Elle allume. Elle a peur. Mais non, le lit est vide.
Elle ferme les yeux pour dormir, mais alors
Elle sent sur sa bouche une autre bouche avide,
Qui la savoure ainsi qu’un fruit à pulpe d’or.

Et c’est un corps humain qui près d’elle se glisse,
Dont la forme et l’odeur lui font bondir le sang.
Elle se laisse aller à ce nouveau délice
De croire être blottie entre des bras absents...

Mais ce n’est pas un songe, ô Seigneur! Une forme
Est bien là qui la tient fortement par le cou,
Une puissance d’homme, une carrure énorme
Qui la meurtrit avec les os de ses genoux.

Elle ne pourrait plus s’échapper et du reste
Ne le veut plus. Le lit est splendide et fatal.
Elle flambe à présent des flammes de l’inceste
Contre le compagnon fantastique et brutal.

La tendre jeune fille au beau visage pâle
N’est plus qu’un être de plaisir entre des bras,
Une bête agrippée au lit, une cavale
Qu’un chevaucheur sans nom fait courir sur les draps.

«O bien-aimé nocturne et terrible, demeure!
Par ton large baiser mon visage est mangé.
Enivrons-nous encor du délire des heures
Au creux de ce torrent qu’est le lit ravagé...»

Mais l’aurore apparaît aux carreaux. Elle éclaire
Le linge déchiré, l’empreinte, la sueur,
La trace des doigts durs, le bistre des paupières
Et la chambre déserte... Il fait froid. Le feu meurt...

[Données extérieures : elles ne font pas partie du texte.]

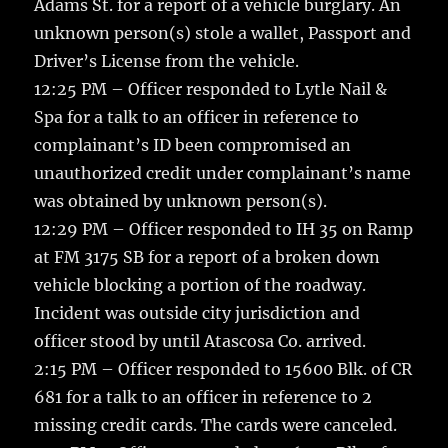
Adams St. for a report of a vehicle burglary. An
unknown person(s) stole a wallet, Passport and
Driver’s License from the vehicle.
12:25 PM – Officer responded to Lytle Nail &
Spa for a talk to an officer in reference to
complainant’s ID been compromised an
unauthorized credit under complainant’s name
was obtained by unknown person(s).
12:29 PM – Officer responded to IH 35 on Ramp
at FM 3175 SB for a report of a broken down
vehicle blocking a portion of the roadway.
Incident was outside city jurisdiction and
officer stood by until Atascosa Co. arrived.
2:15 PM – Officer responded to 15600 Blk. of CR
681 for a talk to an officer in reference to 2
missing credit cards. The cards were canceled.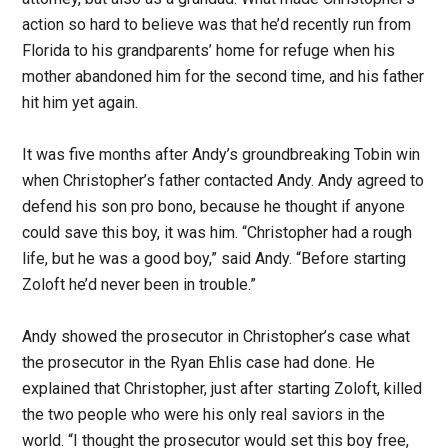
action so hard to believe was that he’d recently run from
Florida to his grandparents’ home for refuge when his
mother abandoned him for the second time, and his father
hit him yet again.
It was five months after Andy’s groundbreaking Tobin win
when Christopher’s father contacted Andy. Andy agreed to
defend his son pro bono, because he thought if anyone
could save this boy, it was him. “Christopher had a rough
life, but he was a good boy,” said Andy. “Before starting
Zoloft he’d never been in trouble.”
Andy showed the prosecutor in Christopher’s case what
the prosecutor in the Ryan Ehlis case had done. He
explained that Christopher, just after starting Zoloft, killed
the two people who were his only real saviors in the
world. “I thought the prosecutor would set this boy free,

«Quel est l’être, ô Seigneur, sans âme et sans figure,
Qui dans mon lit de vierge a, cette nuit, couché?
Pourquoi suis-je à présent si souillée et si pure?
Je connais le plaisir infini du péché...»

LE PAGE AUX GANTS MAUVES

On a crucifié le page au maillot noir
Qui chanta les couplets défendus, au boudoir,
Le beau page insolent aux cheveux bleus et fauves.
On a planté les clous à travers ses gants mauves,
Et remis sur son front la toque au plumet long.
Il entend ricaner son ami, le félon
Qui l’a dénoncé, puis c’est l’abbé qui l’exhorte.
Le maître satisfait passe avec son escorte,
Oublieux qu’une fois le souper finissant
Il conduisit, l’ayant grisé, l’adolescent
Vers sa chambre secrète en velours de Byzance.
Des femmes, à la nuit, viennent mettre en silence
Des fleurs devant sa croix, car elles ont aimé
Le jeune homme et dormi dans ses bras parfumés.
Lui, des lèvres tout bas demande quelque chose.
Mais nulle ne comprend. Elles posent des roses
Et s’en vont... Celle dont il refusa l’amour
La petite comtesse espiègle aux cheveux courts,
Vint la dernière avec l’aiguière et le peigne.
Et c’est elle qui nettoya le front qui saigne,
Mit la toque plus droite, arrangea le pourpoint
Et quand il fut coiffé, maquillé avec soin
Et que le sang des gants fut couvert par les bagues,
Elle perça son cœur d’une petite dague.